Syrian security forces have killed more than 7,500 civilians during the crackdown on pro-democracy protests, according to the United Nations, and the outside world has proved powerless to halt the killing.

While saying very preliminary military planning was under way, U.S. Defense Secretary Leon Panetta on Wednesday defended U.S. caution in trying to end the violence, despite criticism from legislators who questioned how many people would have to die before the Obama administration used force.

U.N. humanitarian chief Valerie Amos saw a scene of devastation and near desertion on Wednesday when she visited the Baba Amr district of the city of Homs that was shelled by the military for nearly a month after becoming a rebel holdout.

Assad appointed Hussameldin, 58, to his current position through a presidential decree in 2009. He said the country's economy was "near collapse". There was no mention of the defection on Syrian state media.

Opposition sources say the government, controlled by Assad's minority Alawite sect that has dominated power in Syria for the past five decades, has effectively stopped functioning in provinces that have been at the forefront of the uprising, such as Homs and the northwest province of Idlib.

But public defections have remained rare among the civilian branches of the state, despite thousands of the mostly Sunni soldiers and conscripts who make the bulk of the army deserting since the uprising broke out last March.

A convoy from the International Committee of the Red Cross has been unable to enter Baba Amr since arriving in Homs on Friday, a day after the district fell to the Syrian military.

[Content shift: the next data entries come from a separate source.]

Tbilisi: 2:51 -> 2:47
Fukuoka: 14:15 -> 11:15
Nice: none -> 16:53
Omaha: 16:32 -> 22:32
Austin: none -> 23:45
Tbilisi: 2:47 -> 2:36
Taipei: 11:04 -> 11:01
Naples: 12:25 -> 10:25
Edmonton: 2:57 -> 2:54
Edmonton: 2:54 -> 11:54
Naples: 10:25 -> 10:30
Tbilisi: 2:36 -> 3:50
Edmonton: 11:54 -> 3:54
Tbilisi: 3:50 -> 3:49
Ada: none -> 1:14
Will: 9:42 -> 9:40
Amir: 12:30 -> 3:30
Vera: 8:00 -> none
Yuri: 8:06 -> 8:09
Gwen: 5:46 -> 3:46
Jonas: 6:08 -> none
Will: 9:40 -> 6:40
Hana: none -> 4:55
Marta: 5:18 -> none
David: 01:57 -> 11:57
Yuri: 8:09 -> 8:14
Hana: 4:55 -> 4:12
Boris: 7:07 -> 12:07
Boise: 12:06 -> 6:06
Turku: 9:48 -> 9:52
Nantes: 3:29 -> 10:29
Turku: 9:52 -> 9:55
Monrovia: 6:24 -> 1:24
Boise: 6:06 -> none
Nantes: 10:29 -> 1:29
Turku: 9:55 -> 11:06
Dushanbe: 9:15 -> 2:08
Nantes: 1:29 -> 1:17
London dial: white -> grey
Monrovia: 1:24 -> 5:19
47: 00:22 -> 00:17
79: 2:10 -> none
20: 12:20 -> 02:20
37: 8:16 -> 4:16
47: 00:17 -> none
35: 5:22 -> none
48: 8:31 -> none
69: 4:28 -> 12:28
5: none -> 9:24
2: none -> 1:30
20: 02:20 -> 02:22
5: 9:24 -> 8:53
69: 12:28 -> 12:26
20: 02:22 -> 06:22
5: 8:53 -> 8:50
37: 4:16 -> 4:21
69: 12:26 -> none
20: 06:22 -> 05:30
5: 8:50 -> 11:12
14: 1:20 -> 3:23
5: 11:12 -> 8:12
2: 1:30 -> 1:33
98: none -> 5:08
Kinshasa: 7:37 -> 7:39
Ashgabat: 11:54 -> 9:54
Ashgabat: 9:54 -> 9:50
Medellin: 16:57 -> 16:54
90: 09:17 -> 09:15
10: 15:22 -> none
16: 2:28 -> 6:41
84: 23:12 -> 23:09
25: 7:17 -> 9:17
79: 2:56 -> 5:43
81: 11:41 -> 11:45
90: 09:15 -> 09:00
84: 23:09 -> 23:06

Russia, one of Assad's few remaining allies, has, with China, blocked U.N. Security Council resolutions calling for him to step aside. Its U.N. envoy on Wednesday accused Libya's new rulers of running a training centre for Syrian rebels and arming the fighters in their battle to overthrow Assad.

In another effort to stop the violence, former U.N. chief Kofi Annan plans his first visit to Damascus as joint envoy of the United Nations and the Arab League on Saturday.